Depuis l’extradition de l’ancien président et putschiste Paul-Henri Sandaogo Damiba, le 17 janvier, une vague d’arrestations ciblées a éclairci les rangs des officiers. Cette purge vient affaiblir un peu plus une armée déjà épuisée par dix années de guerre contre les groupes armés djihadistes.
La purge
L’extradition de Paul-Henri Sandaogo Damiba, soupçonné d’être l’instigateur d’un complot visant à renverser son successeur à la fin de l’année 2025, a agi comme un détonateur. Dans les jours qui ont suivi, plusieurs sources ont évoqué une série d’arrestations et d’enlèvements visant des officiers soupçonnés de proximité avec l’ancien chef de la transition. Dans un post publié sous le pseudonyme Henri Segbo, nom de plume en hommage au journaliste d’investigation Norbert Zongo, assassiné en 1998, l’auteur évoque « une purge méthodique déclenchée par l’extradition de Damiba, ciblant ses proches et anciens collaborateurs dans un climat d’omerta».
Selon plusieurs sources burkinabè, cette traque aurait déjà touché des figures de premier plan, dont le commandant Abdoul Aziz Korogo, ancien numéro deux du Régiment de sécurité présidentielle, et le lieutenant-colonel Mahamadi Bonkoungou, ex-directeur général de l’Agence nationale de renseignement. Plus récemment, le capitaine Thomas d’Aquin Ilboudo, commandant du centre d’instruction régional de la 4ᵉ région militaire de Dori et proche de Damiba en 2022, aurait été enlevé à son domicile par un commando venu de Ouagadougou. Autant d’opérations qui renforcent l’idée d’une épuration ciblée au sein de l’institution militaire.

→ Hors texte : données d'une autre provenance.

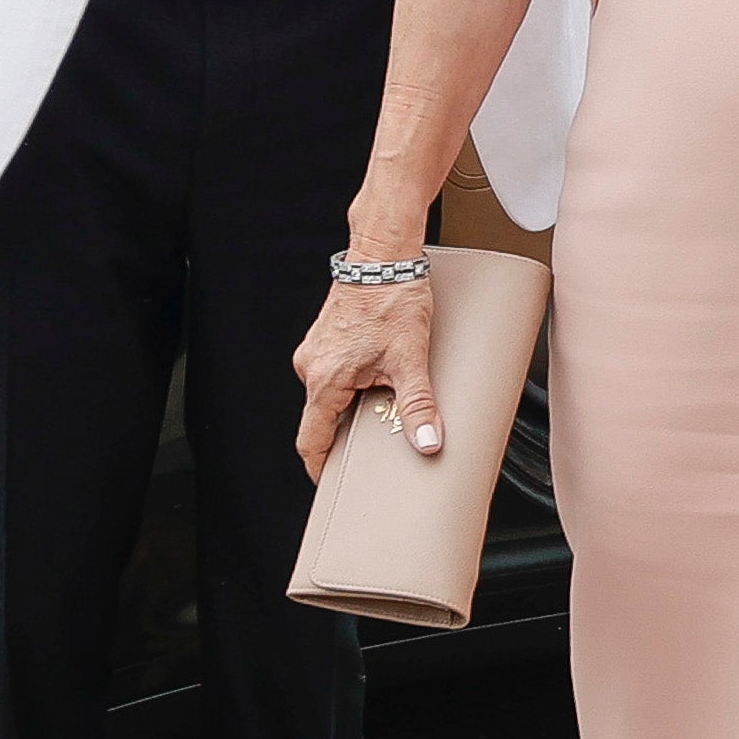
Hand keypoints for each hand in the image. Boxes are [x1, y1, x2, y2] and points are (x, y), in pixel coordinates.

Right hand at [293, 272, 443, 480]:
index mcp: (325, 378)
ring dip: (352, 404)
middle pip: (323, 418)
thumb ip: (418, 404)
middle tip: (372, 444)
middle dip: (345, 434)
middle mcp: (312, 366)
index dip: (321, 467)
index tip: (333, 481)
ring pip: (330, 394)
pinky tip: (377, 376)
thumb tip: (427, 442)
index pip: (312, 440)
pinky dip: (352, 383)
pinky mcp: (326, 337)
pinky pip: (334, 372)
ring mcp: (316, 350)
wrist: (384, 256)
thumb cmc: (392, 297)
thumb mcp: (410, 358)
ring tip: (381, 403)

Un climat de suspicion permanent
Depuis l’arrivée au pouvoir du capitaine Ibrahim Traoré en septembre 2022, les tentatives de coups d’État, réelles ou supposées, se sont multipliées. Toutes ont été déjouées par les services de sécurité dirigés par le capitaine Oumarou Yabré. Après chaque annonce de complot avorté, de nombreuses arrestations dans les rangs de l’armée ont suivi. Résultat : une institution progressivement décapitée de ses meilleurs éléments. La peur de la dénonciation, l’autocensure et la méfiance mutuelle se sont installées durablement dans les casernes.
Cette nouvelle crise interne survient dans une armée déjà à bout de souffle. Plus de dix années de lutte contre les groupes armés djihadistes ont laissé des traces profondes : pertes humaines importantes, fatigue extrême des troupes, syndromes post-traumatiques largement ignorés, sentiment d’abandon sur le terrain.
Un calme trompeur
Si depuis quelques mois, l’armée burkinabè connaît une relative accalmie sur le front, cela ne saurait être interprété comme un tournant décisif dans la guerre. Le Groupe de Soutien à l’Islam et aux Musulmans (GSIM) dirigé par Iyad Ag Ghaly a choisi de concentrer l’essentiel de ses forces sur le théâtre malien. Selon une source sécuritaire burkinabè, « il est vrai que depuis trois mois, le front s’est calmé : il n’y a plus de grosses attaques, mais presque quotidiennement des accrochages de faible intensité, notamment contre des postes de Volontaires pour la défense de la patrie (supplétifs de l’armée), avec un ou deux morts à chaque fois ». Mais pour ce contact de Mondafrique, ce n’est pas la seule explication : «Les FDS ne sortent plus de leur base. Il y a une sorte d’accord tacite : tant que personne ne provoque l’autre, chacun évite l’affrontement ». Une attitude qui s’explique par la lassitude et le découragement des militaires.
Dans ce contexte, les purges actuelles risquent d’achever de fragiliser une armée déjà éprouvée, au moment même où elle aurait le plus besoin d’unité, de confiance et de stabilité pour faire face à une menace qui, elle, n’a pas disparu.